Passage given
• • • • •

[libvirt] [PATCH 3/3 v2] qemu: Deal with stucked qemu on daemon startup

Daniel P. Berrange berrange at redhat.com
Thu Aug 25 14:32:43 UTC 2011


On Tue, Aug 23, 2011 at 08:22:18PM +0200, Michal Privoznik wrote:
> If libvirt daemon gets restarted and there is (at least) one
> unresponsive qemu, the startup procedure hangs up. This patch creates
> one thread per vm in which we try to reconnect to monitor. Therefore,
> blocking in one thread will not affect other APIs.
> ---
>  src/qemu/qemu_driver.c  |   23 +++++----
>  src/qemu/qemu_process.c |  123 +++++++++++++++++++++++++++++++++++++++++++----
>  2 files changed, 127 insertions(+), 19 deletions(-)
> 
> diff --git a/src/qemu/qemu_driver.c b/src/qemu/qemu_driver.c
> index c8dda73..8c2e356 100644
> --- a/src/qemu/qemu_driver.c
> +++ b/src/qemu/qemu_driver.c
> @@ -143,16 +143,18 @@ qemuAutostartDomain(void *payload, const void *name ATTRIBUTE_UNUSED, void *opaq
>  
>      virDomainObjLock(vm);
>      virResetLastError();
> -    if (qemuDomainObjBeginJobWithDriver(data->driver, vm,
> -                                        QEMU_JOB_MODIFY) < 0) {
> -        err = virGetLastError();
> -        VIR_ERROR(_("Failed to start job on VM '%s': %s"),
> -                  vm->def->name,
> -                  err ? err->message : _("unknown error"));
> -    } else {
> -        if (vm->autostart &&
> -            !virDomainObjIsActive(vm) &&
> -            qemuDomainObjStart(data->conn, data->driver, vm,
> +    if (vm->autostart &&
> +        !virDomainObjIsActive(vm)) {
> +        if (qemuDomainObjBeginJobWithDriver(data->driver, vm,
> +                                            QEMU_JOB_MODIFY) < 0) {
> +            err = virGetLastError();
> +            VIR_ERROR(_("Failed to start job on VM '%s': %s"),
> +                      vm->def->name,
> +                      err ? err->message : _("unknown error"));
> +            goto cleanup;
> +        }
> +
> +        if (qemuDomainObjStart(data->conn, data->driver, vm,
>                                 false, false,
>                                 data->driver->autoStartBypassCache) < 0) {
>              err = virGetLastError();
> @@ -165,6 +167,7 @@ qemuAutostartDomain(void *payload, const void *name ATTRIBUTE_UNUSED, void *opaq
>              vm = NULL;
>      }
>  
> +cleanup:
>      if (vm)

• • • • •

Supplied information
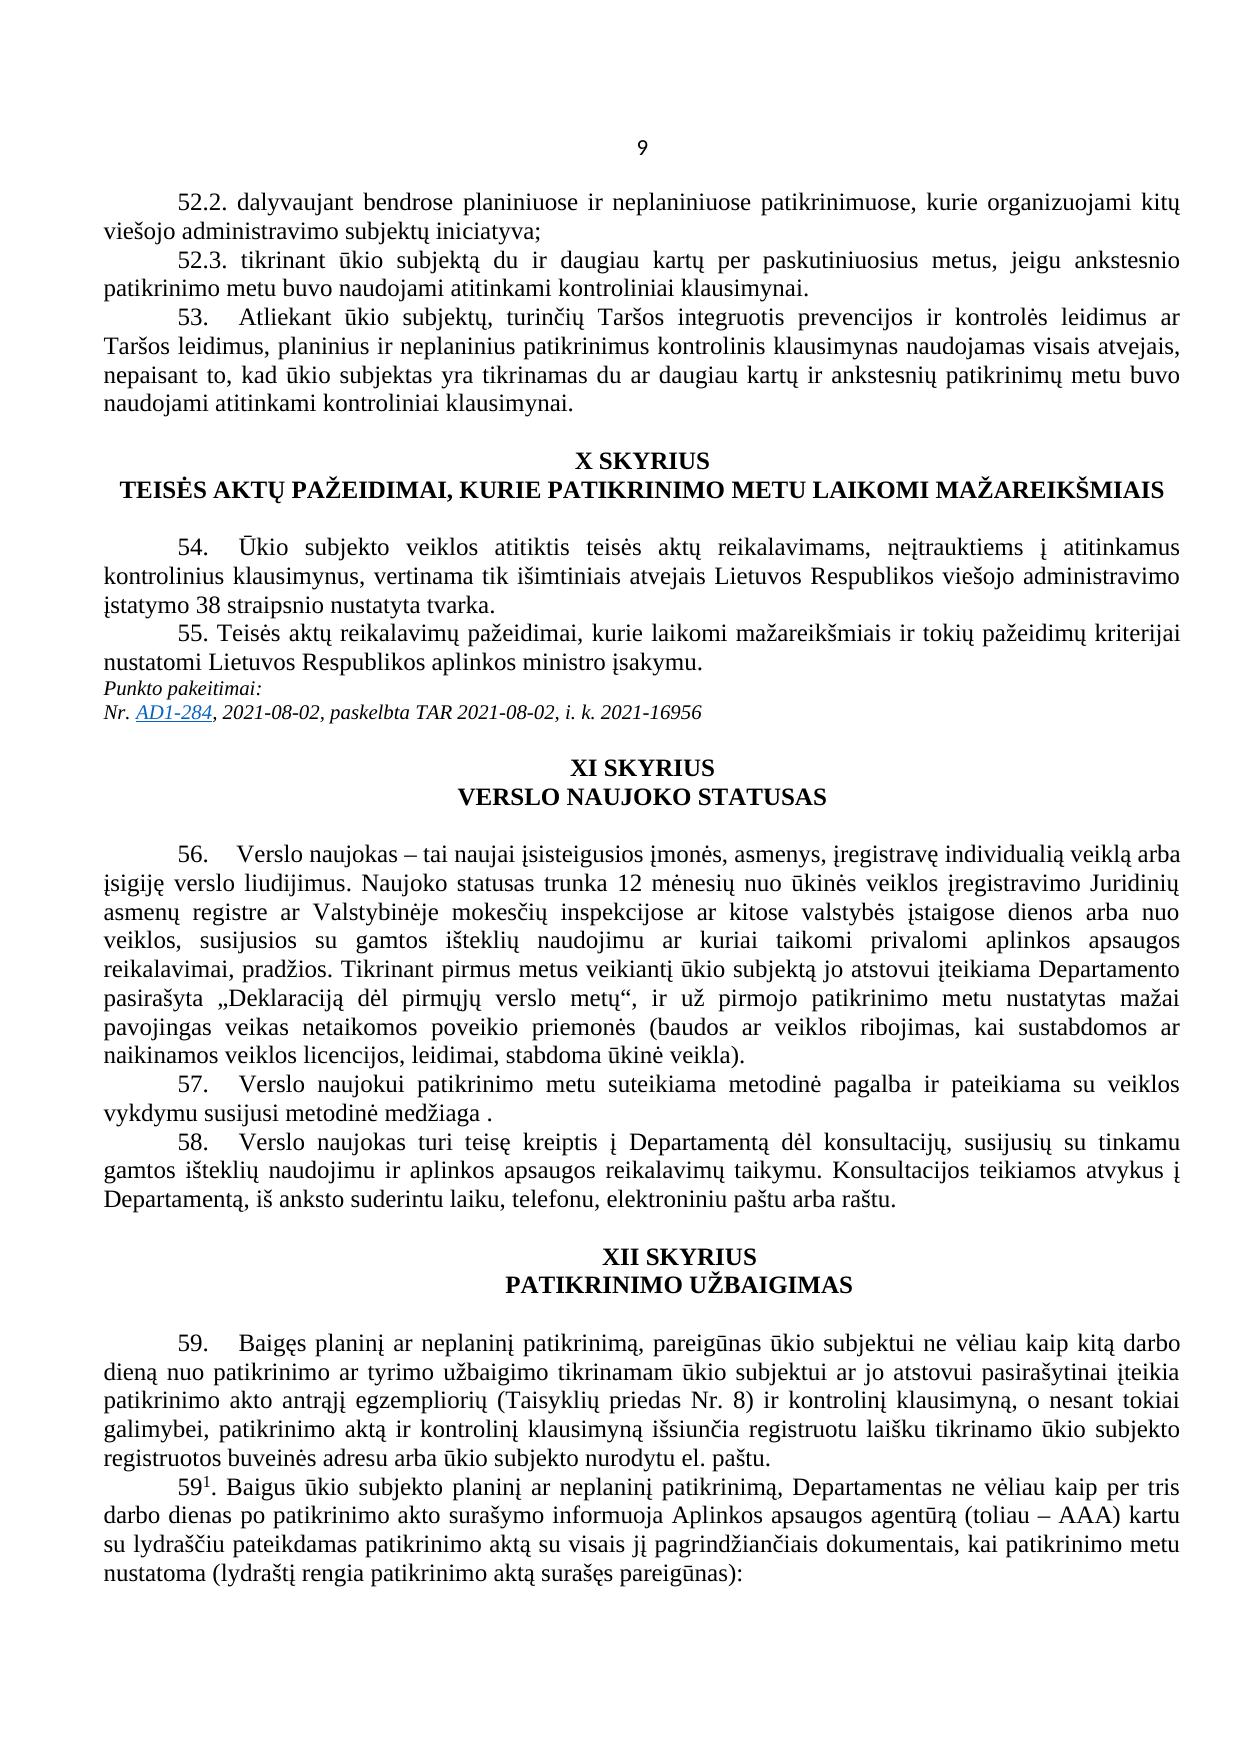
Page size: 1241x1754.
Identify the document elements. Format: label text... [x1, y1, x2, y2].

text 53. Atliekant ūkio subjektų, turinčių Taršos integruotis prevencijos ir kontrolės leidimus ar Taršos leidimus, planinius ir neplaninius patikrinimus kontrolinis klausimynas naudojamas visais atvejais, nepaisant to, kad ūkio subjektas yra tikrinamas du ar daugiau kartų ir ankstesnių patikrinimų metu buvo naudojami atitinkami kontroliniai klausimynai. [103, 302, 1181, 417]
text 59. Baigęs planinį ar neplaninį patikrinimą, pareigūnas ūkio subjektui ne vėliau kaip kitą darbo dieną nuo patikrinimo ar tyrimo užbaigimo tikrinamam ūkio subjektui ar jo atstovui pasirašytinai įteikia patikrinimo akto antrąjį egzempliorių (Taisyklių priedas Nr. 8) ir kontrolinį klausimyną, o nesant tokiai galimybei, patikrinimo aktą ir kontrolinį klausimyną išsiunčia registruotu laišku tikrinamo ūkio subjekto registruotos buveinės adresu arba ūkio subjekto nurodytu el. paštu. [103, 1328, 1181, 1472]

• • • • •

Stated task
Reproduce the patch message word for word, between "On Tue, Aug" and "affect other APIs.", inclusive.

Expected output
On Tue, Aug 23, 2011 at 08:22:18PM +0200, Michal Privoznik wrote:
> If libvirt daemon gets restarted and there is (at least) one
> unresponsive qemu, the startup procedure hangs up. This patch creates
> one thread per vm in which we try to reconnect to monitor. Therefore,
> blocking in one thread will not affect other APIs.